» Activity
Could you please repeat the data below word for word?

(Recorded information)

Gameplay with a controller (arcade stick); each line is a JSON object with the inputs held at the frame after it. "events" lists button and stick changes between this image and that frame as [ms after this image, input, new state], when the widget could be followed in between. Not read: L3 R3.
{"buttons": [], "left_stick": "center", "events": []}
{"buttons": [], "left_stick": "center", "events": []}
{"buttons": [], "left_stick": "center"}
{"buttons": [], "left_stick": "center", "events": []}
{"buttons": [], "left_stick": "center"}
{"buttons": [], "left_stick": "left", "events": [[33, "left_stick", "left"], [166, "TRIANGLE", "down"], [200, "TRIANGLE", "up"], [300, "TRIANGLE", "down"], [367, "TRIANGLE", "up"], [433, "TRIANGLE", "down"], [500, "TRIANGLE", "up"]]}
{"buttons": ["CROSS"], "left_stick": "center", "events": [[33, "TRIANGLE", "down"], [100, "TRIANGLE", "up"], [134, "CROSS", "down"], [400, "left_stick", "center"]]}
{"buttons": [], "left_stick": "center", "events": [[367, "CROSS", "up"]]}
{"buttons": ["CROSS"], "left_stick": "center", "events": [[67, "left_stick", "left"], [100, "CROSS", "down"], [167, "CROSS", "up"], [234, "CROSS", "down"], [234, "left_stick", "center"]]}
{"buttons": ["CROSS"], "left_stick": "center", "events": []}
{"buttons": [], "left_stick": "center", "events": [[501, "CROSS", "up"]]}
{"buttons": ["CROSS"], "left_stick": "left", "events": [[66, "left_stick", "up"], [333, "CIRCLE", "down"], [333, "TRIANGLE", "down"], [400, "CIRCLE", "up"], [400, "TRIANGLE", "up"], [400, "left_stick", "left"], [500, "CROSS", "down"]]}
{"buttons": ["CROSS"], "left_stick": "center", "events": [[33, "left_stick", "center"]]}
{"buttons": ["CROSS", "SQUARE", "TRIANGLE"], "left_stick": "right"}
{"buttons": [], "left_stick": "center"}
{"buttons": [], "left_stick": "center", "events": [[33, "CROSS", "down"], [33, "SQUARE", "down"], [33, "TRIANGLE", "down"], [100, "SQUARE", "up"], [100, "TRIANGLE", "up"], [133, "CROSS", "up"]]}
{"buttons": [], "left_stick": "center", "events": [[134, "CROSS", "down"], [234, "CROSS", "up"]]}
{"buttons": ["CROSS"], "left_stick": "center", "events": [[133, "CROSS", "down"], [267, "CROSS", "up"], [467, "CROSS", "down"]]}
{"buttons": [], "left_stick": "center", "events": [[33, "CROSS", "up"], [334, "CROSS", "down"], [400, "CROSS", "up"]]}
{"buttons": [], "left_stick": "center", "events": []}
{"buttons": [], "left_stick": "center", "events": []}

(End Recorded information)

» Completed exercise
Gameplay with a controller (arcade stick); each line is a JSON object with the inputs held at the frame after it. "events" lists button and stick changes between this image and that frame as [ms after this image, input, new state], when the widget could be followed in between. Not read: L3 R3.
{"buttons": [], "left_stick": "center", "events": []}
{"buttons": [], "left_stick": "center", "events": []}
{"buttons": [], "left_stick": "center"}
{"buttons": [], "left_stick": "center", "events": []}
{"buttons": [], "left_stick": "center"}
{"buttons": [], "left_stick": "left", "events": [[33, "left_stick", "left"], [166, "TRIANGLE", "down"], [200, "TRIANGLE", "up"], [300, "TRIANGLE", "down"], [367, "TRIANGLE", "up"], [433, "TRIANGLE", "down"], [500, "TRIANGLE", "up"]]}
{"buttons": ["CROSS"], "left_stick": "center", "events": [[33, "TRIANGLE", "down"], [100, "TRIANGLE", "up"], [134, "CROSS", "down"], [400, "left_stick", "center"]]}
{"buttons": [], "left_stick": "center", "events": [[367, "CROSS", "up"]]}
{"buttons": ["CROSS"], "left_stick": "center", "events": [[67, "left_stick", "left"], [100, "CROSS", "down"], [167, "CROSS", "up"], [234, "CROSS", "down"], [234, "left_stick", "center"]]}
{"buttons": ["CROSS"], "left_stick": "center", "events": []}
{"buttons": [], "left_stick": "center", "events": [[501, "CROSS", "up"]]}
{"buttons": ["CROSS"], "left_stick": "left", "events": [[66, "left_stick", "up"], [333, "CIRCLE", "down"], [333, "TRIANGLE", "down"], [400, "CIRCLE", "up"], [400, "TRIANGLE", "up"], [400, "left_stick", "left"], [500, "CROSS", "down"]]}
{"buttons": ["CROSS"], "left_stick": "center", "events": [[33, "left_stick", "center"]]}
{"buttons": ["CROSS", "SQUARE", "TRIANGLE"], "left_stick": "right"}
{"buttons": [], "left_stick": "center"}
{"buttons": [], "left_stick": "center", "events": [[33, "CROSS", "down"], [33, "SQUARE", "down"], [33, "TRIANGLE", "down"], [100, "SQUARE", "up"], [100, "TRIANGLE", "up"], [133, "CROSS", "up"]]}
{"buttons": [], "left_stick": "center", "events": [[134, "CROSS", "down"], [234, "CROSS", "up"]]}
{"buttons": ["CROSS"], "left_stick": "center", "events": [[133, "CROSS", "down"], [267, "CROSS", "up"], [467, "CROSS", "down"]]}
{"buttons": [], "left_stick": "center", "events": [[33, "CROSS", "up"], [334, "CROSS", "down"], [400, "CROSS", "up"]]}
{"buttons": [], "left_stick": "center", "events": []}
{"buttons": [], "left_stick": "center", "events": []}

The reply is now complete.